AN EXPLAINER: What’s a refugee?

According to the U.S. Citizenship and Immigration Services, refugees are people who:

  • Are located outside the United States
  • Are of special humanitarian concern to the United States
  • Demonstrate that they were persecuted or fear persecution due to race, religion, nationality, political opinion, or membership in a particular social group
  • Are not firmly resettled in another country
  • Are admissible to the United States

For the legal definition of refugee, see section 101(a)(42) of the Immigration and Nationality Act (INA).

Read more about screening process for refugees applying to come to the United States.

Read the update on refugees posted by the U.S. State Department the day President Trump was inaugurated.

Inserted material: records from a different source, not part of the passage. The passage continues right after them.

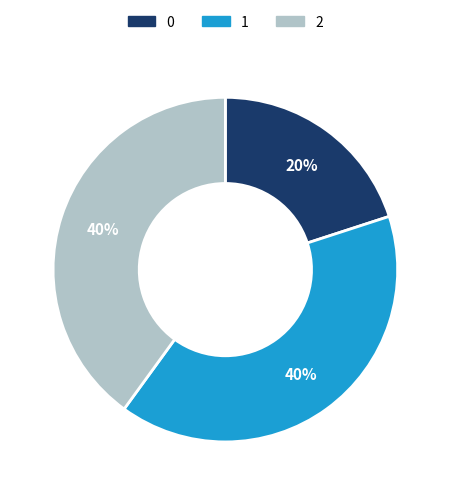

Does 2 account for over 50% of the chart?

No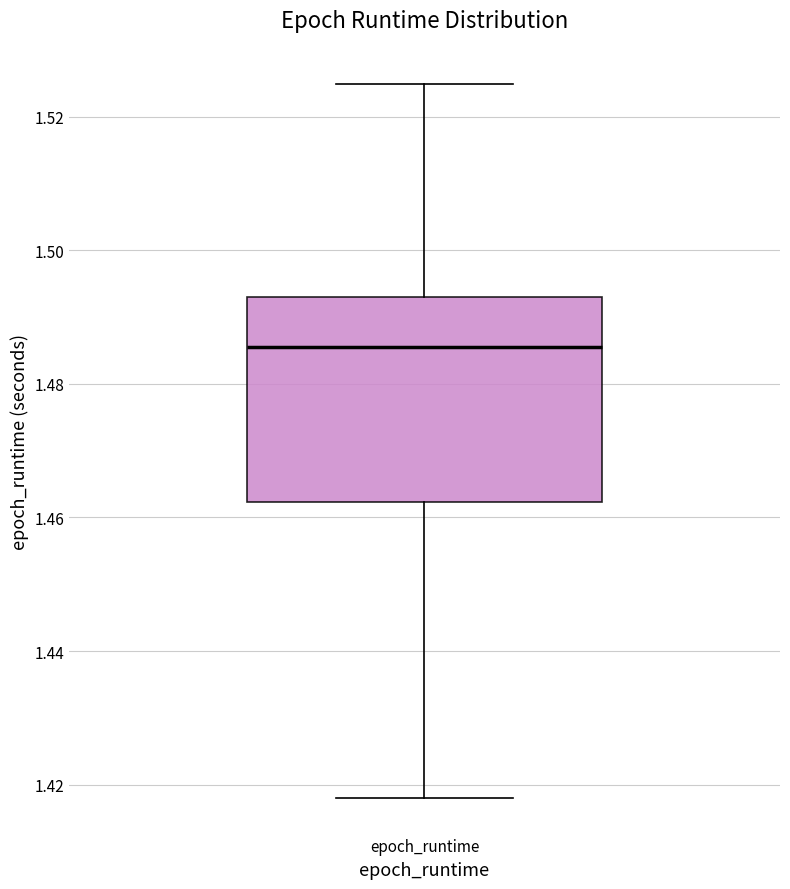

Where does the median line of the box for epoch_runtime sit on the y-axis? The values are not printed on the chart, so give them approximately, as read against the axis.

1.486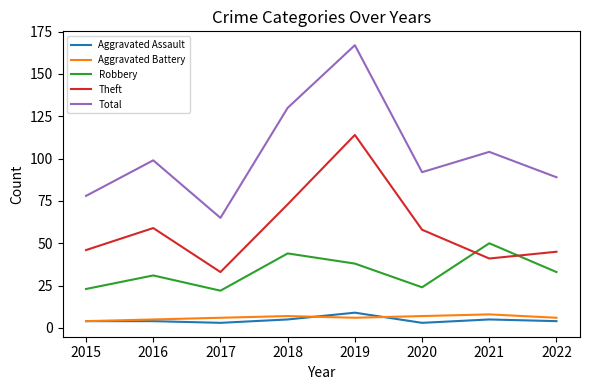

Which series has the largest range (max minus min)?

Total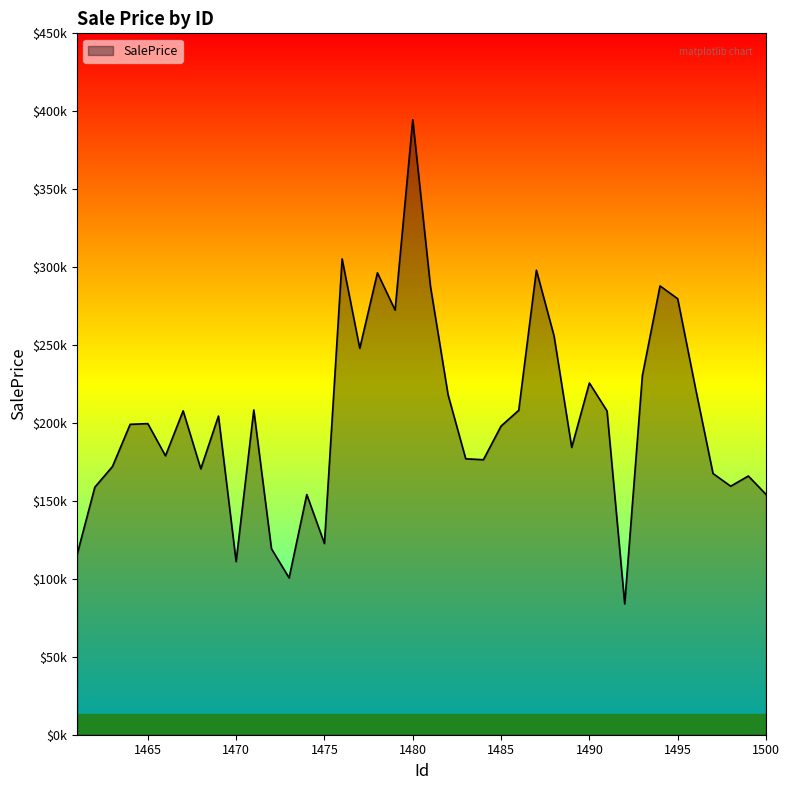

Does the chart have visible grid lines?

No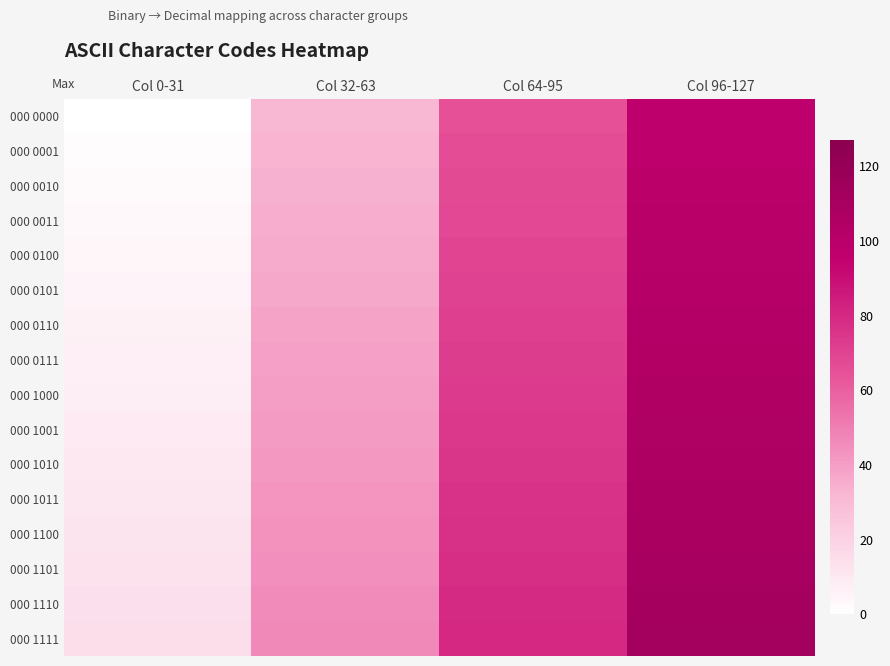

Reading left to right, list all the values displayed in this chart.

000 0000: Col 0-31=0	Col 32-63=32	Col 64-95=65	Col 96-127=97
000 0001: Col 0-31=1	Col 32-63=33	Col 64-95=66	Col 96-127=98
000 0010: Col 0-31=2	Col 32-63=34	Col 64-95=67	Col 96-127=99
000 0011: Col 0-31=3	Col 32-63=35	Col 64-95=68	Col 96-127=100
000 0100: Col 0-31=4	Col 32-63=36	Col 64-95=69	Col 96-127=101
000 0101: Col 0-31=5	Col 32-63=37	Col 64-95=70	Col 96-127=102
000 0110: Col 0-31=6	Col 32-63=38	Col 64-95=71	Col 96-127=103
000 0111: Col 0-31=7	Col 32-63=39	Col 64-95=72	Col 96-127=104
000 1000: Col 0-31=8	Col 32-63=40	Col 64-95=73	Col 96-127=105
000 1001: Col 0-31=9	Col 32-63=41	Col 64-95=74	Col 96-127=106
000 1010: Col 0-31=10	Col 32-63=42	Col 64-95=75	Col 96-127=107
000 1011: Col 0-31=11	Col 32-63=43	Col 64-95=76	Col 96-127=108
000 1100: Col 0-31=12	Col 32-63=44	Col 64-95=77	Col 96-127=109
000 1101: Col 0-31=13	Col 32-63=45	Col 64-95=78	Col 96-127=110
000 1110: Col 0-31=14	Col 32-63=46	Col 64-95=79	Col 96-127=111
000 1111: Col 0-31=15	Col 32-63=47	Col 64-95=80	Col 96-127=112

President Trump announced last week he is capping the number of refugees allowed in the United States over the fiscal year that began Sunday at 45,000. Refugee resettlement agencies like the International Institute of Akron had been hoping for at least 75,000. President Obama had approved 110,000.

This story is part of a collaboration between WKSU and the Huffington Post on the integration of Bhutanese-Nepali refugees, who began their migration to Akron a decade ago.